Here's the code from a custom agda library. In the following code, 𝕍 stands for vector and ℕ for Natural numbers. The take𝕍 type is similar to that of Haskell. Example: "take 3 [1,2,3,4,5,6,7,8]" results in [1,2,3].

take𝕍 : ∀{A : Set}{n : ℕ} → (m : ℕ) → 𝕍 A n → 𝕍 A m
take𝕍 0 xs = []
take𝕍 (suc m) (x :: xs) = x :: take𝕍 m xs

I keep getting the error:

Incomplete pattern matching for take𝕍. Missing cases:
take𝕍 (suc m) [] when checking the definition of take𝕍

I dont understand, what possible proof I might be missing out.

Answer 1

The type signature of take𝕍 says that for any completely unconstrained m you can return a Vec of length m having a Vec of length n. This is not true of course as m must be less or equal to n, because you want to return a prefix of a Vec. And since a number of elements to take and the length of a Vec are unrelated to each other, Agda gives you that error about incomplete pattern matching.

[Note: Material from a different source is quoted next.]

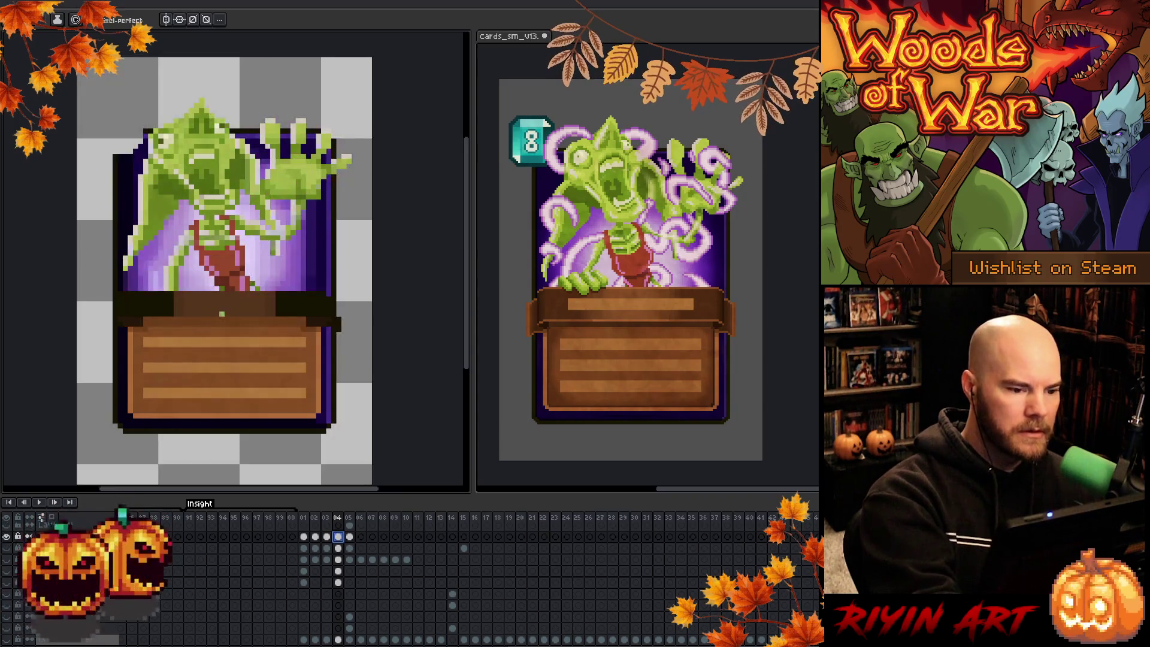
left_click(338, 581)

In Agda standard library the restriction that m is less or equal to the length of an input Vec is expressed as follows:

take : ∀ {a} {A : Set a} m {n} → Vec A (m + n) → Vec A m

You can also define something like

take : ∀ {a} {A : Set a} {m n} → m ≤ n → Vec A n → Vec A m

Or even

take : ∀ {a} {A : Set a} m {n} → Vec A n → Vec A (m ⊔ n)

to model the behavior of Data.List.take (where _⊔_ means min in Agda stdlib).

Answer 2

You are pattern-matching on m and a vector xs of type 𝕍 A n. There is no guarantee that, because m is suc-headed that xs is non-empty. As the error suggests, you need to also consider the case where m is a suc and xs is empty.

Alternatively, you can write a function with a more precise type guaranteeing the fact that xs is at least as long as m. This is what is used in the standard library:

take : ∀ {A : Set} m {n} → Vec A (m + n) → Vec A m